Re: [PATCH v3 1/3] KVM: x86: Deflect unknown MSR accesses to user space

From: Alexander Graf
Date: Mon Aug 03 2020 - 07:34:46 EST

On 03.08.20 13:27, Vitaly Kuznetsov wrote:
Alexander Graf <graf@xxxxxxxxxx> writes:

MSRs are weird. Some of them are normal control registers, such as EFER.
Some however are registers that really are model specific, not very
interesting to virtualization workloads, and not performance critical.
Others again are really just windows into package configuration.

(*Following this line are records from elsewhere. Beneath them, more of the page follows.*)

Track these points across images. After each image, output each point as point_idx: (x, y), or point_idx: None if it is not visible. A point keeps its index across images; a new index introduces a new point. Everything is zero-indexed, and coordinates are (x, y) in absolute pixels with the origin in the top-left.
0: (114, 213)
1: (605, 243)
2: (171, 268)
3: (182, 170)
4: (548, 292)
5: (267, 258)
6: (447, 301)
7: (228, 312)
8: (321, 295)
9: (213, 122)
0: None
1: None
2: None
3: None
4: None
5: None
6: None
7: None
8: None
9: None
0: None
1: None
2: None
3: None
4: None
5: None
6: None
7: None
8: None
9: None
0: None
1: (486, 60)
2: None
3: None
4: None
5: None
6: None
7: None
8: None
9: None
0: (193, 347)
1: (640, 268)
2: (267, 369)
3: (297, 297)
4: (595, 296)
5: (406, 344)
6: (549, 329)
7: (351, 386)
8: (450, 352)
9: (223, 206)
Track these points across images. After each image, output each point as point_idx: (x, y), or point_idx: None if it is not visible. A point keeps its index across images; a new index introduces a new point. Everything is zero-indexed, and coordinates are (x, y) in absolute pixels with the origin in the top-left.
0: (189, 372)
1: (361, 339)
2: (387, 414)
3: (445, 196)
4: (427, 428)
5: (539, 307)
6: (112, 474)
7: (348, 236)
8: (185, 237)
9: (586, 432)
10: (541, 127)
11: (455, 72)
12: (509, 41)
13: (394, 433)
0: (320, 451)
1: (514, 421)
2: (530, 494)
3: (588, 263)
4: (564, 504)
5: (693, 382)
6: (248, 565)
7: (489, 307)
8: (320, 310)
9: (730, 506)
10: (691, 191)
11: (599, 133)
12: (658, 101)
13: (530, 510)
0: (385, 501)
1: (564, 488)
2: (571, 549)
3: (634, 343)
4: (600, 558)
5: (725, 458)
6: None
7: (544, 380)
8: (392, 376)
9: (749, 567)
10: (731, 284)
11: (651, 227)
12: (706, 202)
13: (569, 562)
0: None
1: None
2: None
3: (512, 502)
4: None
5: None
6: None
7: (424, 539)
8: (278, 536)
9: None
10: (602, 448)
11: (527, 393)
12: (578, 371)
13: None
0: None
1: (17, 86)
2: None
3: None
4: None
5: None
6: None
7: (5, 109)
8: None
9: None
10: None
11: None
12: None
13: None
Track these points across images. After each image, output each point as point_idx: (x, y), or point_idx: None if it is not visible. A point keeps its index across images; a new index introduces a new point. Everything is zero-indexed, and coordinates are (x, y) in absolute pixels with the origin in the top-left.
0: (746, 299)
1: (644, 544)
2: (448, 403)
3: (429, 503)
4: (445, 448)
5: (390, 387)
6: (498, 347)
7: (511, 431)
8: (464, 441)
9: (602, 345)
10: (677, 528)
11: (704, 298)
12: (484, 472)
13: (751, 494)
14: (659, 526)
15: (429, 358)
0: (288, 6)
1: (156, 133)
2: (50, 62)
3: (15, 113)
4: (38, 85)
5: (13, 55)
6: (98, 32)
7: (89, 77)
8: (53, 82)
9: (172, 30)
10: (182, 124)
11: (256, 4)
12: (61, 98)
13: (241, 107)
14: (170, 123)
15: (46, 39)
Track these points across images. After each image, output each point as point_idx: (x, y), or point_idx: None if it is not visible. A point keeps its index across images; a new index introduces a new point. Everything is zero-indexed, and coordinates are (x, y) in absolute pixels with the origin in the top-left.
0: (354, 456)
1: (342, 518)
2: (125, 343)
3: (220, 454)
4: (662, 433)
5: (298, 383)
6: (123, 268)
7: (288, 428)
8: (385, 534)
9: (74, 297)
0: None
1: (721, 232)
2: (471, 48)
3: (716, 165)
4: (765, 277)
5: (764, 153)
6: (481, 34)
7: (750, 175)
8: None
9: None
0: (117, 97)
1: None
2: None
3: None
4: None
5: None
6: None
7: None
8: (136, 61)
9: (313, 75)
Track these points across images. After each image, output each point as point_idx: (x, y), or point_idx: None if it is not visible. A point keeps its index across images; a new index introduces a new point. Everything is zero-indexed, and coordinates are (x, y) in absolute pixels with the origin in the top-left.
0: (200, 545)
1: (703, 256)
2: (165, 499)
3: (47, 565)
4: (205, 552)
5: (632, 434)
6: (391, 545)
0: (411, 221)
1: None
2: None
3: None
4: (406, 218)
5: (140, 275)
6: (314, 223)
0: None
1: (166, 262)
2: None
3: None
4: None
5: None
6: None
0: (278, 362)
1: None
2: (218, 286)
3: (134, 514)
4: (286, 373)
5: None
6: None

Out of these MSRs, only the first category is necessary to implement in
kernel space. Rarely accessed MSRs, MSRs that should be fine tunes against
certain CPU models and MSRs that contain information on the package level
are much better suited for user space to process. However, over time we have
accumulated a lot of MSRs that are not the first category, but still handled
by in-kernel KVM code.

This patch adds a generic interface to handle WRMSR and RDMSR from user
space. With this, any future MSR that is part of the latter categories can
be handled in user space.

Furthermore, it allows us to replace the existing "ignore_msrs" logic with
something that applies per-VM rather than on the full system. That way you
can run productive VMs in parallel to experimental ones where you don't care
about proper MSR handling.

Signed-off-by: Alexander Graf <graf@xxxxxxxxxx>


v1 -> v2:

- deflect all #GP injection events to user space, not just unknown MSRs.
That was we can also deflect allowlist errors later
- fix emulator case

v2 -> v3:

- return r if r == X86EMUL_IO_NEEDED
- Use complete_userspace_io logic instead of reply field
- Simplify trapping code
Documentation/virt/kvm/api.rst | 62 +++++++++++++++++++
arch/x86/include/asm/kvm_host.h | 6 ++
arch/x86/kvm/emulate.c | 18 +++++-
arch/x86/kvm/x86.c | 106 ++++++++++++++++++++++++++++++--
include/trace/events/kvm.h | 2 +-
include/uapi/linux/kvm.h | 10 +++
6 files changed, 197 insertions(+), 7 deletions(-)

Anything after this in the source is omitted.